こんな可愛い女の子に……本当に無事で…よかった…」
……この渋い男性達、私が攫われた事を知ってるんだ。
きっと、心配してくださってたんだ。
美久子は胸に込み上げてくる気持ちに泣きそうになった。
抱き締められたまま男性に話し掛けた。
「……あの…ありがとうございます。ご心配をお掛けしたようでごめんなさい。私はお陰様で怪我も無く元気です。大丈夫です」
顔を上げた男性は美久子を腕の中から離し、
目を真っ赤にしながらうん、うんと頷いていた。
少し困った美久子も笑顔で頷いた。
「美久子ーっ!」
流青が美久子に声を掛け、そのまま後ろから抱き締めてきた。
「流青くん!」
「「「「「「きゃーー!!!!」」」」」」
大好きな声と馴染んだ腕と香りに安心し、
美久子は満面の笑みで振り返った。
「「「「おぉ!」」」」
男性陣の低い声が響き、流青は周りをギロッと睨んだ。
「「「きゃ!!!」」
飛び交う歓声が忙しいパーティー会場だった。
「流青くん!……ん?……あれ?なんかこっちのほっぺた赤い?」
「……」
数時間前。
美久子とホテルに戻って来た流青は、美容室に美久子を送った後、控え室に父親の信彦を呼び出し短く事件の報告をした。
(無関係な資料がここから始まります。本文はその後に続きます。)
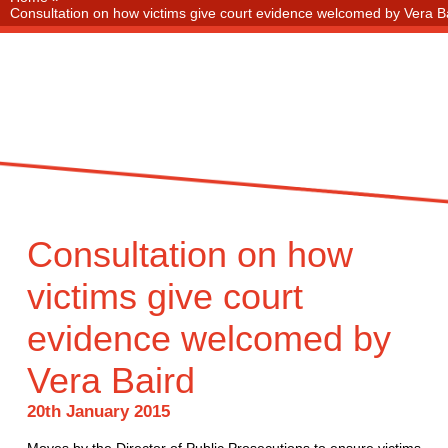
Consultation on how victims give court evidence welcomed by Vera B
Consultation on how
victims give court
evidence welcomed by
Vera Baird
20th January 2015
Moves by the Director of Public Prosecutions to ensure victims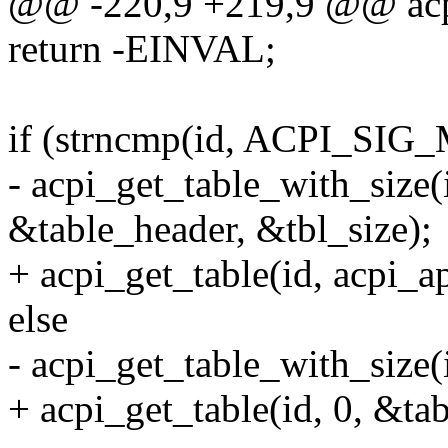
@@ -220,9 +219,9 @@ acpi_
return -EINVAL;
if (strncmp(id, ACPI_SIG
- acpi_get_table_with_size(
&table_header, &tbl_size);
+ acpi_get_table(id, acpi_a
else
- acpi_get_table_with_size(
+ acpi_get_table(id, 0, &ta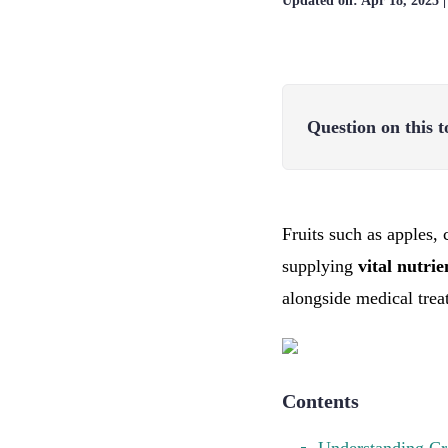
Updated on:
Apr 18, 2025
Question on this t
Fruits such as apples, 
supplying
vital nutri
alongside medical trea
Contents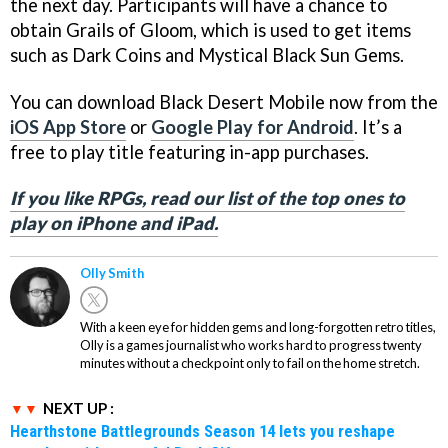
the next day. Participants will have a chance to
obtain Grails of Gloom, which is used to get items
such as Dark Coins and Mystical Black Sun Gems.
You can download Black Desert Mobile now from the
iOS App Store
or
Google Play for Android
. It’s a
free to play title featuring in-app purchases.
If you like RPGs, read our list of the top ones to
play on iPhone and iPad.
Olly Smith
With a keen eye for hidden gems and long-forgotten retro titles,
Olly is a games journalist who works hard to progress twenty
minutes without a checkpoint only to fail on the home stretch.
NEXT UP :
Hearthstone Battlegrounds Season 14 lets you reshape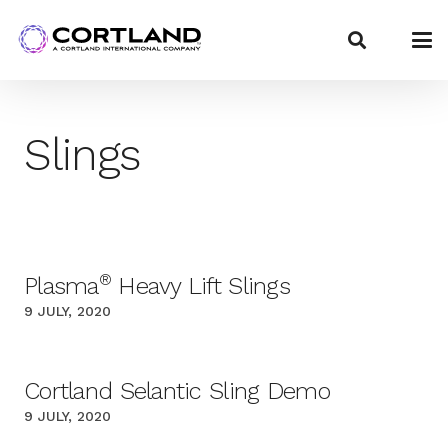
Slings
®
Plasma
Heavy Lift Slings
9 JULY, 2020
Cortland Selantic Sling Demo
9 JULY, 2020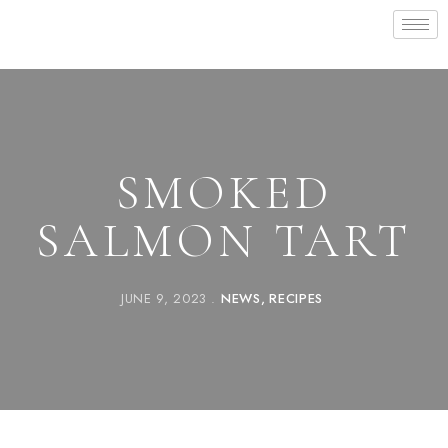
SMOKED
SALMON TART
JUNE 9, 2023
NEWS
RECIPES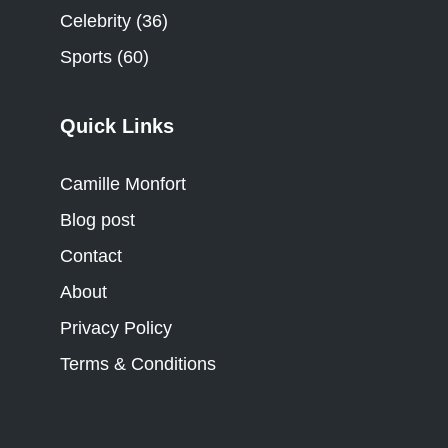
Celebrity
(36)
Sports
(60)
Quick Links
Camille Monfort
Blog post
Contact
About
Privacy Policy
Terms & Conditions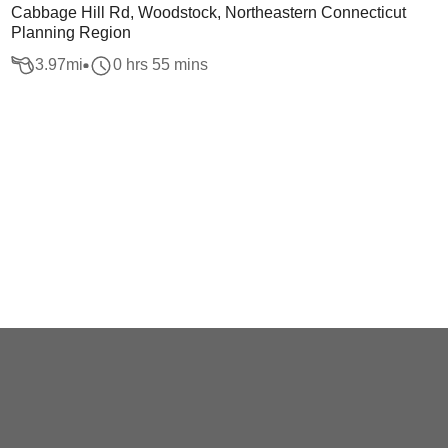
Cabbage Hill Rd, Woodstock, Northeastern Connecticut
Planning Region
3.97
mi
0 hrs 55 mins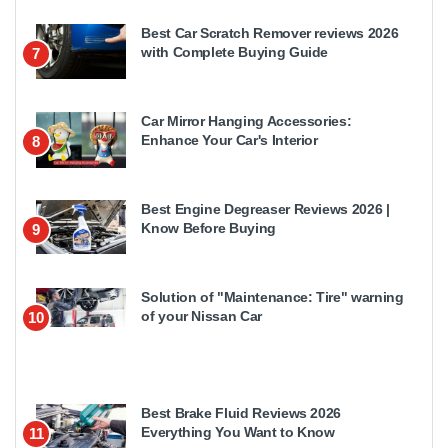
Best Car Scratch Remover reviews 2026
with Complete Buying Guide
7
Car Mirror Hanging Accessories:
Enhance Your Car's Interior
8
Best Engine Degreaser Reviews 2026 |
Know Before Buying
9
Solution of "Maintenance: Tire" warning
of your Nissan Car
10
Best Brake Fluid Reviews 2026
Everything You Want to Know
11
それを聞きつけた流青の母志織が乗り込んできて、小さな手でいきなり流青の左頬に一発平手打ちをした。
父親そっくりの流青の顔が超絶大好きな母親には考えられない行動に、信彦と流青は仰天した。
「流くん!何やってるのっ!女の子は大切にしないといけないって小さい頃から言ってたでしょっ!なのに、もう、絶対に、絶対に…」
うわーん!と泣き出した志織を信彦が大事そうに抱き締め、何処かへ連れて行った。
残された流青は自分の不甲斐無さが情けなく、悔しくて仕方がなかった。